PROMPT: All lines of the listing that contain "prisión" should be shown in full.

▽

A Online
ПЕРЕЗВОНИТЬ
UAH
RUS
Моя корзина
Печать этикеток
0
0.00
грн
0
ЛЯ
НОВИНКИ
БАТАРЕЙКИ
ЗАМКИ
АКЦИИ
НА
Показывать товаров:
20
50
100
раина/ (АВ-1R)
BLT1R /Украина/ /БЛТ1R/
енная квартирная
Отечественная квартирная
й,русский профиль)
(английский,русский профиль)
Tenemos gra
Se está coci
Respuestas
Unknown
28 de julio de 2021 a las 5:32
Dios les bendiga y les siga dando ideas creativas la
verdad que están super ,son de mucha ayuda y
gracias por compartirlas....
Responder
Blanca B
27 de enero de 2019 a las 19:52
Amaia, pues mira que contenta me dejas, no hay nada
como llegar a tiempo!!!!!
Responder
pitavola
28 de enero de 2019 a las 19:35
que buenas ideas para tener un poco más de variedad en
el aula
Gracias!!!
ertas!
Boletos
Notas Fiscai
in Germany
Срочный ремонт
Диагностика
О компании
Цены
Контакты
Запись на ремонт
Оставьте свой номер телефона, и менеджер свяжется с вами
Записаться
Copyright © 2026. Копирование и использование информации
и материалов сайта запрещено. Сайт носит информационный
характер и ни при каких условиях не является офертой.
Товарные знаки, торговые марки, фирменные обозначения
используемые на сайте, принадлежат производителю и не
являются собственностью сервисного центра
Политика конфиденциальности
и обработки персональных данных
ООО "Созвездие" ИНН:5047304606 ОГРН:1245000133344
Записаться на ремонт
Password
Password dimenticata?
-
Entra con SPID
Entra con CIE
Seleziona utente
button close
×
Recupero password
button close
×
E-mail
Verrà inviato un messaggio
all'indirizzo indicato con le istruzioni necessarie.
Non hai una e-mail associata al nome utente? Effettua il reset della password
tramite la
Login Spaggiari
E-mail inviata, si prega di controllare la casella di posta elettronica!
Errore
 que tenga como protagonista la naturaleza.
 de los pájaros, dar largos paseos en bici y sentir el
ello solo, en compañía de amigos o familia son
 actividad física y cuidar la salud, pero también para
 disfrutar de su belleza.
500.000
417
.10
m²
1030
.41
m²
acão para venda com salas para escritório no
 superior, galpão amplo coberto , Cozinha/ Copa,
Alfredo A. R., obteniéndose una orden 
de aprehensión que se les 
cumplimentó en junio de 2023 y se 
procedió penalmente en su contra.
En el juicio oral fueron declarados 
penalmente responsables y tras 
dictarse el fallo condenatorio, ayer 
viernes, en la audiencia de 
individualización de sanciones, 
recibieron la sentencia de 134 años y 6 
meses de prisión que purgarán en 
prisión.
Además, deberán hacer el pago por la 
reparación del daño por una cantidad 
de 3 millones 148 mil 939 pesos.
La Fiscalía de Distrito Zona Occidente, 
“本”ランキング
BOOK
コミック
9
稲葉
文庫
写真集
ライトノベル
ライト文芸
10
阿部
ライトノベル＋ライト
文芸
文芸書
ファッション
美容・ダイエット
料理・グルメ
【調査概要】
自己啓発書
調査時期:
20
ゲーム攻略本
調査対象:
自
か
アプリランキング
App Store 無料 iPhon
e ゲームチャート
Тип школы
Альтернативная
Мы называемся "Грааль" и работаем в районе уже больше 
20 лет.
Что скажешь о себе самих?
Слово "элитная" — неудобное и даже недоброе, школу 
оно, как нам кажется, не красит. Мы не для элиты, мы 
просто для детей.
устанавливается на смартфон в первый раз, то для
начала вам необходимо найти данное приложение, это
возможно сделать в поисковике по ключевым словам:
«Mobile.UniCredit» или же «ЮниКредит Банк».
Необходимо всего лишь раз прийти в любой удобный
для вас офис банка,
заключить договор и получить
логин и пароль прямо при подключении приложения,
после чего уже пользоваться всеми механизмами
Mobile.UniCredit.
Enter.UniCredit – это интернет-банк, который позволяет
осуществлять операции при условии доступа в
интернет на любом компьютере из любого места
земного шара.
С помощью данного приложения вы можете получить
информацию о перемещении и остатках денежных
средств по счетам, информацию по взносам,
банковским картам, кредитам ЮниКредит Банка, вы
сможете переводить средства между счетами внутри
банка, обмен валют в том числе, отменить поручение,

△

WRITTEN ANSWER:
meses de prisión que purgarán en 
prisión.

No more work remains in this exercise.